ЧТО СДЕЛАТЬ
1) Какие крейсеры, согласно отрывку о прибытии союзников, вошли в новороссийскую бухту 10 ноября?
2) Продолжите отрывок о прибытии союзников, начав сразу после его последнего предложения.

ЦИТИРУЕМЫЙ ОТРЫВОК
На фоне разгоравшейся вокруг появления союзников большой и малой политики не обошлось без элемента комического: 29 октября наша радиостанция перехватила телеграмму, адресованную испанскому послу в Софии: «Совет министров Крымского правительства решил просить Вас сообщить представителям Соединенных Штатов, Франции, и Британии, что (оно) обязуется соблюдать нейтралитет при входе в Черное море флота держав Согласия до заключения перемирия между державами Согласия и Германией»... Флагман союзного флота мог, следовательно, дерзать!

10 ноября в новороссийскую бухту вошла эскадра в составе двух миноносцев и двух крейсеров – французского «Эрнест Ренан» и английского «Ливерпуль». Почти одновременно на болгарском пароходе под французским флагом пришел командированный мной на Балканы ген. Эрдели, привезя чрезвычайно ценный для нас груз русских патронов и ружей, и вместе с ним прибыли представители Салоникской французской армии.

Новороссийск, затем Екатеринодар встречали союзников необыкновенно радушно, со всем пылом открытой русской души, со всей страстностью истомленного ожиданием, сомнениями и надеждами сердца. Толпы народа запрудили улицы Екатеринодара, и их шумное ликование не могло не увлечь своей непосредственностью и искренностью западных гостей. 20 ноября приехала английская военная миссия во главе с ген. Пулем, бывшим главнокомандующим союзными войсками на Северном (Архангельском) фронте, и торжества повторились вновь.

Большинство союзных военных представителей всецело разделяло ту психологию, «о власти которой находились мы все Добровольческая армия, белый Юг. В их сознании, как и в нашем, взаимные обязательства оставались непререкаемыми, война еще не кончена, и активная помощь армий несомненна. Оторванные годами войны от политических будней своих стран, они жили еще эмоциями бранной славы и победы, располагавшими к великодушию. Оттого в словах их было более чувства, чем расчета, в обещаниях – более личного убеждения, чем фактической осведомленности...

ПРЕДОСТАВЛЕННЫЕ ДАННЫЕ
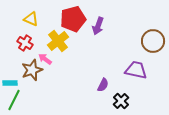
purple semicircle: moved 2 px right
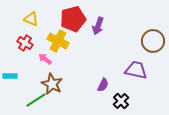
yellow cross: rotated 25 degrees counterclockwise
brown star: moved 20 px right, 14 px down; rotated 25 degrees counterclockwise
cyan rectangle: moved 7 px up
green line: moved 22 px right; rotated 30 degrees clockwise
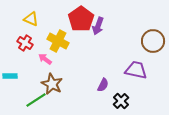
red pentagon: moved 8 px right; rotated 20 degrees counterclockwise
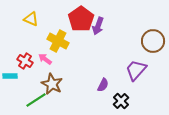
red cross: moved 18 px down
purple trapezoid: rotated 60 degrees counterclockwise
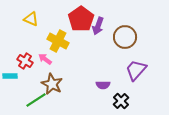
brown circle: moved 28 px left, 4 px up
purple semicircle: rotated 64 degrees clockwise
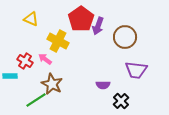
purple trapezoid: rotated 125 degrees counterclockwise
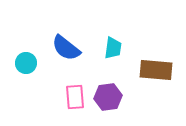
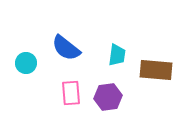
cyan trapezoid: moved 4 px right, 7 px down
pink rectangle: moved 4 px left, 4 px up
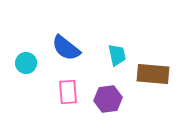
cyan trapezoid: rotated 20 degrees counterclockwise
brown rectangle: moved 3 px left, 4 px down
pink rectangle: moved 3 px left, 1 px up
purple hexagon: moved 2 px down
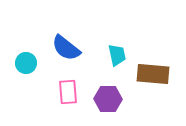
purple hexagon: rotated 8 degrees clockwise
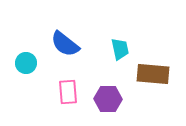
blue semicircle: moved 1 px left, 4 px up
cyan trapezoid: moved 3 px right, 6 px up
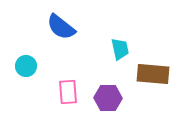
blue semicircle: moved 4 px left, 17 px up
cyan circle: moved 3 px down
purple hexagon: moved 1 px up
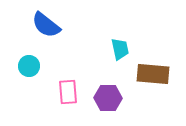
blue semicircle: moved 15 px left, 2 px up
cyan circle: moved 3 px right
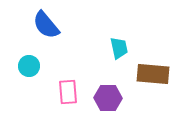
blue semicircle: rotated 12 degrees clockwise
cyan trapezoid: moved 1 px left, 1 px up
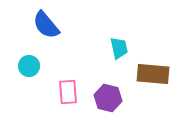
purple hexagon: rotated 12 degrees clockwise
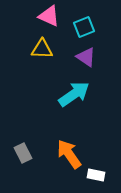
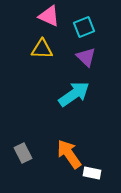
purple triangle: rotated 10 degrees clockwise
white rectangle: moved 4 px left, 2 px up
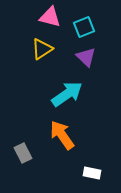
pink triangle: moved 1 px right, 1 px down; rotated 10 degrees counterclockwise
yellow triangle: rotated 35 degrees counterclockwise
cyan arrow: moved 7 px left
orange arrow: moved 7 px left, 19 px up
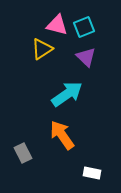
pink triangle: moved 7 px right, 8 px down
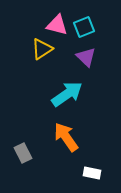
orange arrow: moved 4 px right, 2 px down
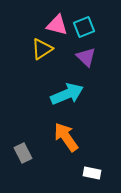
cyan arrow: rotated 12 degrees clockwise
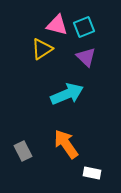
orange arrow: moved 7 px down
gray rectangle: moved 2 px up
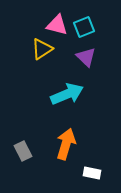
orange arrow: rotated 52 degrees clockwise
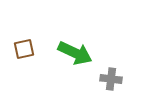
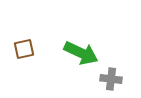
green arrow: moved 6 px right
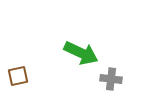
brown square: moved 6 px left, 27 px down
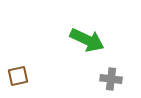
green arrow: moved 6 px right, 13 px up
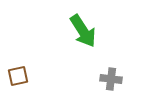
green arrow: moved 4 px left, 9 px up; rotated 32 degrees clockwise
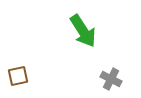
gray cross: rotated 20 degrees clockwise
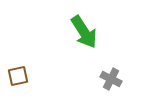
green arrow: moved 1 px right, 1 px down
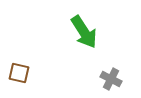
brown square: moved 1 px right, 3 px up; rotated 25 degrees clockwise
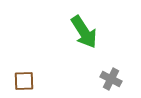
brown square: moved 5 px right, 8 px down; rotated 15 degrees counterclockwise
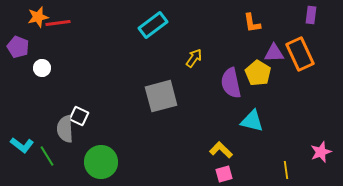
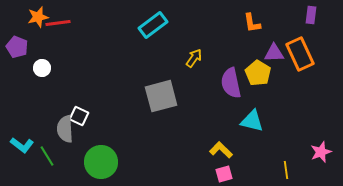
purple pentagon: moved 1 px left
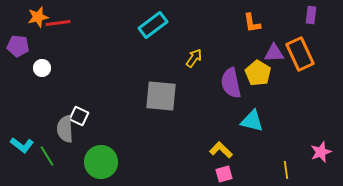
purple pentagon: moved 1 px right, 1 px up; rotated 15 degrees counterclockwise
gray square: rotated 20 degrees clockwise
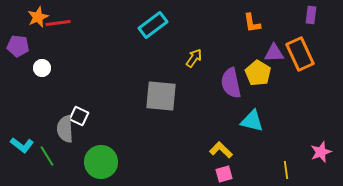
orange star: rotated 10 degrees counterclockwise
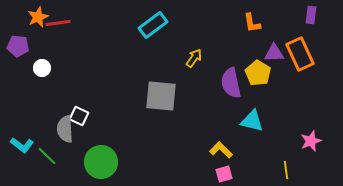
pink star: moved 10 px left, 11 px up
green line: rotated 15 degrees counterclockwise
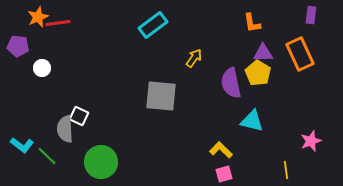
purple triangle: moved 11 px left
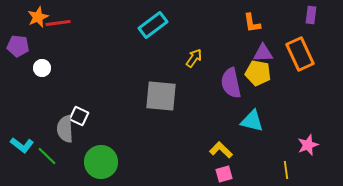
yellow pentagon: rotated 20 degrees counterclockwise
pink star: moved 3 px left, 4 px down
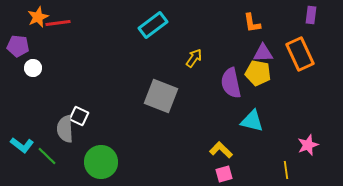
white circle: moved 9 px left
gray square: rotated 16 degrees clockwise
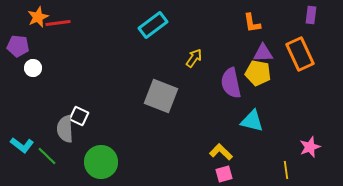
pink star: moved 2 px right, 2 px down
yellow L-shape: moved 2 px down
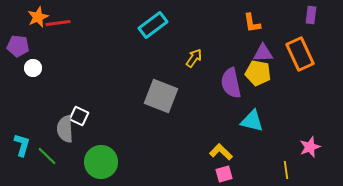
cyan L-shape: rotated 110 degrees counterclockwise
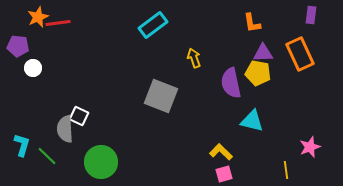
yellow arrow: rotated 54 degrees counterclockwise
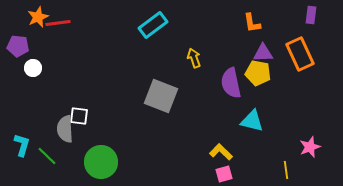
white square: rotated 18 degrees counterclockwise
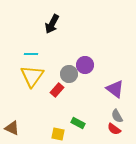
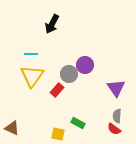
purple triangle: moved 1 px right, 1 px up; rotated 18 degrees clockwise
gray semicircle: rotated 32 degrees clockwise
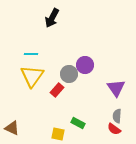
black arrow: moved 6 px up
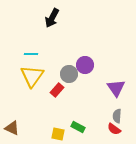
green rectangle: moved 4 px down
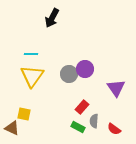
purple circle: moved 4 px down
red rectangle: moved 25 px right, 17 px down
gray semicircle: moved 23 px left, 5 px down
yellow square: moved 34 px left, 20 px up
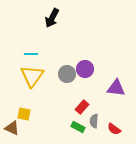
gray circle: moved 2 px left
purple triangle: rotated 48 degrees counterclockwise
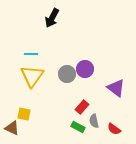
purple triangle: rotated 30 degrees clockwise
gray semicircle: rotated 16 degrees counterclockwise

СПИСОК ОТВЕТОВ
1) Французский крейсер «Эрнест Ренан» и английский «Ливерпуль».

2)
Застольные речи дышали широким оптимизмом. Я говорил: «...В этот час возрождения русской государственности вновь сомкнулся фронт, и к нам протянулись дружеские руки... Я желаю от души счастья Франции и Англии. Но, если когда-нибудь над Сеной и Темзой сгустятся тучи, знайте, что Россия – не эта лоскутная, беспомощная, а новая сильная, Единая Россия – никогда не забудет бескорыстной дружественной помощи и свято исполнит тогда свой долг»... Генерал Драгомиров вспоминал фразу ген. Пуля, ведавшего в 1917 г. снабжением русской армии, сказанную в октябре, накануне большевицкого переворота, в ответ на его «мрачные предвидения надвигающегося развала страны»: «Через десять лет вы будете самой могущественной страной в мире»...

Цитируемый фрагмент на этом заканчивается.